Routinely collected NHS patient data are a great resource for use as starting point for enquiries into factors pertaining to health and into how patients interact with services. For ordinary purposes fully anonymous data suffice; there being no reason why most such ought not be freely (or at transfer cost) available to any individual or group seeking access. Rendering data anonymous is by degree rather than absolute. For instance the ONS produces small area statistics at the finest level after having noise added to the numbers to make it impossible to identify an individual or household with confidence; yet it remaining clear that these data do pertain to a clearly delineated set of individuals.
Data not rendered securely anonymous ought be available for use only in the following circumstances.
(1) By clinicians exploring data sets they compiled for professional purposes (patient records) in order to produce descriptive statistics about their patient population and perhaps identify subgroups to target specific services (e.g. screening).
(2) Bona fide administrators of health service provision but these furnished with only such detail about individual patients/clients as necessary for administrative functions at their level in the organisation.
(3) Research - this within a spectrum encompassing clinical (e.g. specific studies into aetiology) and service management interests (e.g. seeking to understand reasons for 'non-compliance' with requests to accept an invitation to aortic aneurysm screening).

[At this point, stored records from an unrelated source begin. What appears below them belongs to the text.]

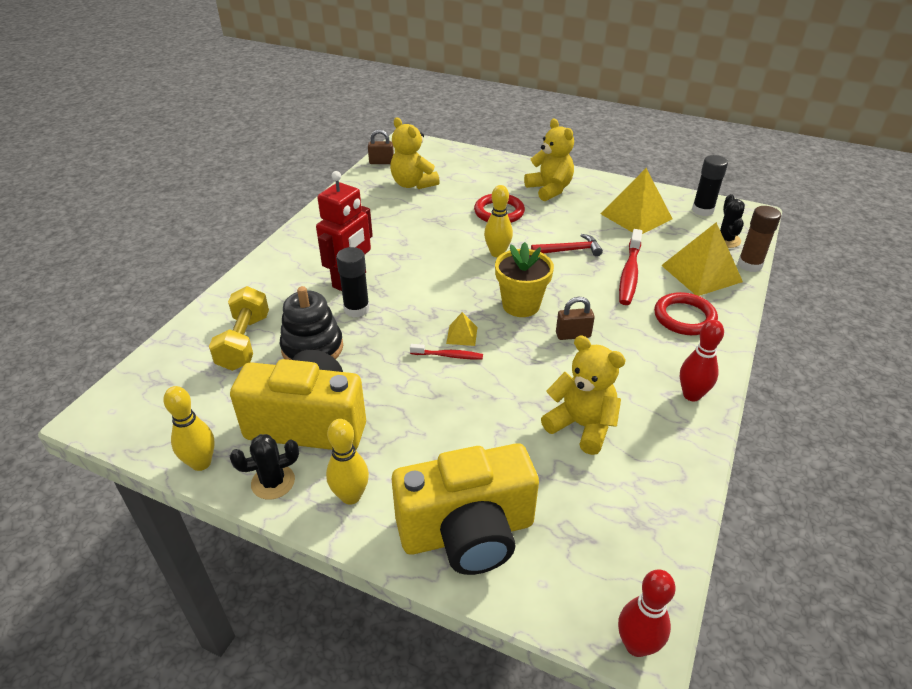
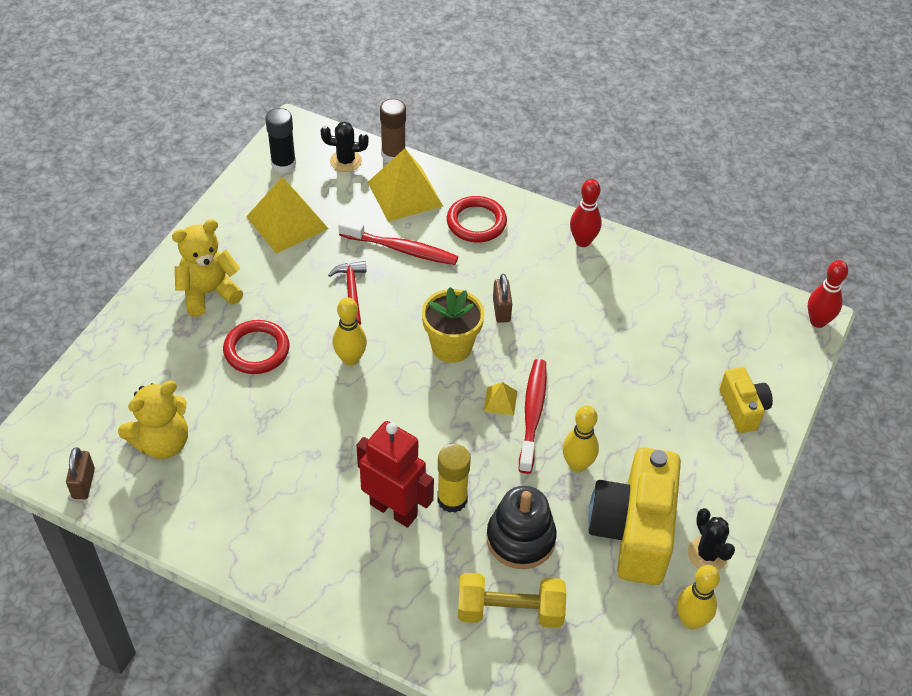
camera: 90 degrees left, 10 degrees up
yellow bowling pin [326,419,369,505] -> yellow bowling pin moved to [563,405,599,473]
black glue stick [336,247,370,318] -> yellow glue stick [437,444,471,513]
yellow camera [391,443,539,575] -> yellow camera [720,367,773,433], size x0.53
red toothbrush [410,344,483,359] -> red toothbrush [519,359,547,474], size x1.79
yellow teddy bear [541,335,626,455] -> none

The third category merits considerable attention to confidentiality. Any use, not designated as routine or harmless, of data with identifiable characteristics ought go through independent scrutiny by trustworthy (to health professionals and to the general population) individuals. With respect to clinical research involving making contact with patients (e.g. via questionnaire), and perhaps making demands upon them (e.g. participation in a clinical trial), there is a well established set of geographically local and of nationally based committees charged with scrutinising adherence to ethical and legal principles.
It is inconceivable that under the present regimen of confidentiality and ethics any commercial entity would be permitted directly to approach patients (for legitimate research) or to market products to patients by any means.
In light of the above we need to know in detail answers to the following questions.
(1) Precisely what data are to be sold to commercial entities? Why should not these data be freely available (at distribution cost) to all legitimate research groups and scholars?
(2) How does the government justify extending the shaky notion of 'intellectual property' to communal data?
(3) Shall people in contact with the NHS be granted absolute right permanently to opt out from transfer of information about them beyond the confines of the NHS?
There is so much more that could be said about this dodgy exercise but, suffice to say, it is a natural consequence of entrenched neo-liberal pseudo-intellectual economic doctrine (Hayek was a third rate thinker even within context of the 'dismal science' of economics): everything can be assigned a monetary value and that which seemingly cannot is of no worth.